• Task objective:
Answer these questions from the article on Reddit's kink communities:
(a) In what month and year was FOSTA-SESTA passed?
(b) At what institution is Justin Lehmiller a sex researcher?
(c) What is the name of the subreddit Lehmiller created for his work?

══ Reading passage ══

FOSTA-SESTA, a federal law to curb sex trafficking that penalizes internet services for sexual content, reinforces these anti-sex guidelines. Since the bill was passed in April 2018, kink-specific websites like Pounced.org, as well as mainstream platforms like Craigslist and Google, have removed sex-related content, Vox previously reported.
Reddit stands alone as the only mainstream social media site that largely protects content on the grounds of free speech. It is a complicated position. The site has removed some of its sex-specific subreddits as a result, including r/escorts, r/maleescorts, r/hookers and r/SugarDaddy. It also has a poor track record on censoring communities that exploit child pornography, which is illegal.
But its commitment against censorship allows hundreds of other, positive but "taboo" communities to flourish.
What's more, unlike on other platforms, you can be anonymous, making it an alluring platform for people interested in exploring sexual taboos. You don't need an account to access subreddits, including NSFW and kink-related ones. People can simply go to the website and type in the community of their choosing. To post, you can create an account using any username.
"Reddit is great in that it has this really low barrier to entry. You don't necessarily need to have a profile. You can be pretty anonymous on the site, and that's great for folks who are really worried or just getting their feet wet or just there to find images or media," Hughes said.
Kink subreddits are "sex-positive places where people are going to learn," according to a sex researcher
Justin Lehmiller, a sex researcher at The Kinsey Institute, is done with Facebook, Twitter, and Instagram as fruitful platforms to share his work and generate conversation.
About 8 years ago, Lehmiller used Facebook to share his research on topics like masturbation, sex toys, d--- pics, and infidelity, and followers would comment on and discuss his findings.
"I had very explosive growth for my page and attracted tens of thousands of followers in a fairly short period of time," Lehmiller told Insider.
But that changed. "Growth has really become stagnant because Facebook has changed their rules in terms of whether or not they promote sex pages and so forth. And so it's just not really a platform where I could connect and reach people in the way that I used to in the past."
On Reddit, it was a different story. In the same time period, he witnessed the growth of the r/psychologyofsex subreddit he created for his work, which he's found to be more sexually-accepting.
"For most of the sex-related communities that I've seen on Reddit, these tend to be sex-positive places where people are going to learn, they're going to connect, they're going to feel normal," Lehmiller said. "There aren't, at least from what I can see, a lot of downsides to most of these subreddits, because they're really just promoting more sexual communication and freedom of expression."
A place to be less alone
According to Lehmiller, there's a misconception that internet communities gave rise to sexual kinks and fetishism. In reality, sexual fetishes existed long before the internet, but people who identified with them hid in the shadows, or repressed their interests, because of the stigma surrounding them.
Usenet, then Bulletin Board Services, and now Reddit, have changed that.
"Most people who have interests in kink or fetishism feel weird or abnormal in some way, because information about these interests just isn't readily available because they've been widely stigmatized and pathologized for a very long time within the mental health community, and the medical community, and just in public in general and in our broader culture and society," Lehmiller said.

═══
══ Listed entries ══

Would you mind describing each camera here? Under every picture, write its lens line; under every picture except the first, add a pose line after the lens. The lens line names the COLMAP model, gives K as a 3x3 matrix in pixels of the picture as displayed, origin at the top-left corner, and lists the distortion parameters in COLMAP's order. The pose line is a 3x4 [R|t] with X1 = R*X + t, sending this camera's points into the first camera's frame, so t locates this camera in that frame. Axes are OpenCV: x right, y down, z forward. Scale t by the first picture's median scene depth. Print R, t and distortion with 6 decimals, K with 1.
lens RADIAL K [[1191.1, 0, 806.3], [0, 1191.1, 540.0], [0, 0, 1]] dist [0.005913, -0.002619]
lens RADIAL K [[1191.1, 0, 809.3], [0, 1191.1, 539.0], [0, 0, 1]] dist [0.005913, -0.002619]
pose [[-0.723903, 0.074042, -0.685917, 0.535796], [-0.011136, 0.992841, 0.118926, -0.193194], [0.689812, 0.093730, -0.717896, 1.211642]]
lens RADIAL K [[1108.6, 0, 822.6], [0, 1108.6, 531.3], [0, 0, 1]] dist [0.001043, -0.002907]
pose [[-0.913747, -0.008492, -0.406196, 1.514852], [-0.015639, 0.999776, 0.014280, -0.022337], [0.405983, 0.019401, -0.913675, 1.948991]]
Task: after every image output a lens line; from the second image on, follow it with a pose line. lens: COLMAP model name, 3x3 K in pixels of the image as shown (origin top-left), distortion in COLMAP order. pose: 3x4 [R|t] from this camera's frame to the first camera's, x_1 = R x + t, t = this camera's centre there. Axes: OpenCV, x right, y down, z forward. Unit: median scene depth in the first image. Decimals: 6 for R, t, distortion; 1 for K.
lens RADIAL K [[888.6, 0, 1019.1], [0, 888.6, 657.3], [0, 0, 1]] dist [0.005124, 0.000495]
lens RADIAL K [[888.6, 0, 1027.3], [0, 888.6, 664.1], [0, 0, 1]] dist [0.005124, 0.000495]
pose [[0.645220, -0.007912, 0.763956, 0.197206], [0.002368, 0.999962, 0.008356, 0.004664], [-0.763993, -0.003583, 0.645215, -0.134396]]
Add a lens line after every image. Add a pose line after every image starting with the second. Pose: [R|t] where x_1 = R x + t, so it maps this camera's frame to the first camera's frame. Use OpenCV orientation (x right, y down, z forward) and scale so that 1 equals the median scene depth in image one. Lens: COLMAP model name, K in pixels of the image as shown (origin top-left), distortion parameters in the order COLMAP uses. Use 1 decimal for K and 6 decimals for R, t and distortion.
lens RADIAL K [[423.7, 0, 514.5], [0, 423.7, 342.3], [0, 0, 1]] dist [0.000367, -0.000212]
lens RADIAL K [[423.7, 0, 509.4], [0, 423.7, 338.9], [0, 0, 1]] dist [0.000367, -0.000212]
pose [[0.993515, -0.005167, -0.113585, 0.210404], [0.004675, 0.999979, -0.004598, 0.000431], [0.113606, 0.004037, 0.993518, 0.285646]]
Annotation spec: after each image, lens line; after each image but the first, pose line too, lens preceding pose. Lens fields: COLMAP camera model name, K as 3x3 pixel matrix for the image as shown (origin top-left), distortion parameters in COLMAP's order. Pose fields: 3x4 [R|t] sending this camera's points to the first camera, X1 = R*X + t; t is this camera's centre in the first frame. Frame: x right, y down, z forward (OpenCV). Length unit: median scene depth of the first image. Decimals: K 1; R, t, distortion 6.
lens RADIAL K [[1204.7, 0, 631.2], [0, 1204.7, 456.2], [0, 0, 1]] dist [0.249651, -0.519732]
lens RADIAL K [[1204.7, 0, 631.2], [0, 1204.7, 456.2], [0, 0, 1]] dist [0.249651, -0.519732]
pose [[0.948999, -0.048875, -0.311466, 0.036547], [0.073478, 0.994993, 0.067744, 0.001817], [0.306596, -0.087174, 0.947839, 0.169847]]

═══

• Response box:
(a) April 2018
(b) The Kinsey Institute
(c) r/psychologyofsex